Jackson Culpepper

Hellmouth

Bob Reynolds, professor of geology at the University of Georgia, has teamed up with clergy, including a specialist from the Vatican, to investigate the recent discovery in sleepy Delia, Georgia, of a portal to hell.

According to police reports, local amateur spelunker Eugene Puckett inadvertently broke open the fissure while carving his initials into the wall of a local cave. Puckett was then swallowed up and is presumed to be dead and possibly suffering for eternity. Several days later, a group of teenagers heard strange wails coming from the cave and decided to investigate. While their female friends remained on the surface, seventeen-year-old Joshua Hicks and sixteen-year-old Kenny Nesbitt climbed down the near-vertical opening chamber with only improvised equipment.“It was super dark and creepy,” said Hicks, “and really hot.” After conducting a field sobriety test on the boys, and investigating the site, officer on the scene Nate Mackelroy had few other explanations for the phenomenon than what proved to be the case. “I mean, it looked like what you think of when you think of hell,” said the officer.

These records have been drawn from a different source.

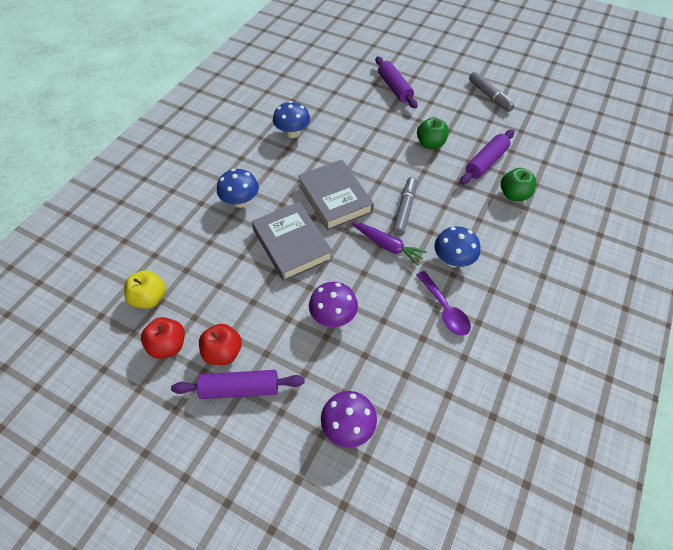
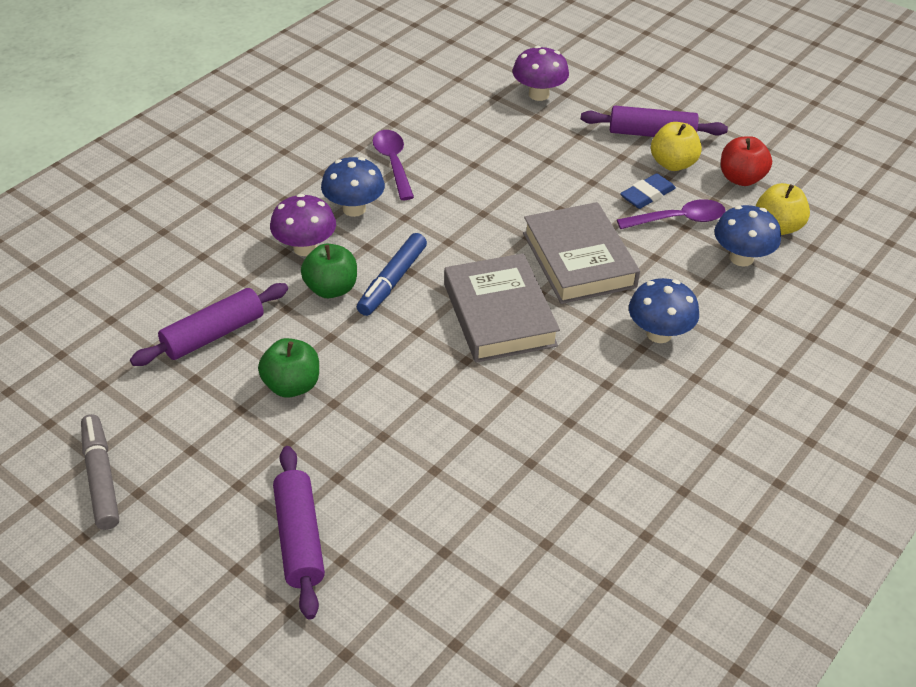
camera: 170 degrees left, 10 degrees down
red apple [199,324,242,365] -> yellow apple [651,122,702,171]
blue mushroom [273,101,310,138] -> blue mushroom moved to [714,205,781,267]
purple mushroom [309,282,358,327] -> purple mushroom moved to [270,194,336,256]
purple carrot [352,222,427,265] -> none
grey marker [393,177,417,236] -> blue marker [357,233,427,316]
green apple [501,168,536,201] -> green apple moved to [301,244,357,298]
none -> purple spoon [617,199,725,229]
none -> blue eraser [620,173,676,209]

Word got out to local churches before Reynolds became aware of the anomaly, but his team was able to begin their investigation quickly. Sadly, Reynolds lost one of his Ph.D. candidates during his team's first descent into the cavern. “I was just too intrigued and excited,” said Reynolds. When asked his scientific opinion of the portal, Reynolds hypothesizes a very ancient volcano under the flat Georgia field land. “This whole region used to be an ocean, so an active volcano could have been covered over by thousands of years of geological changes. But that wouldn’t explain the secondary effects.”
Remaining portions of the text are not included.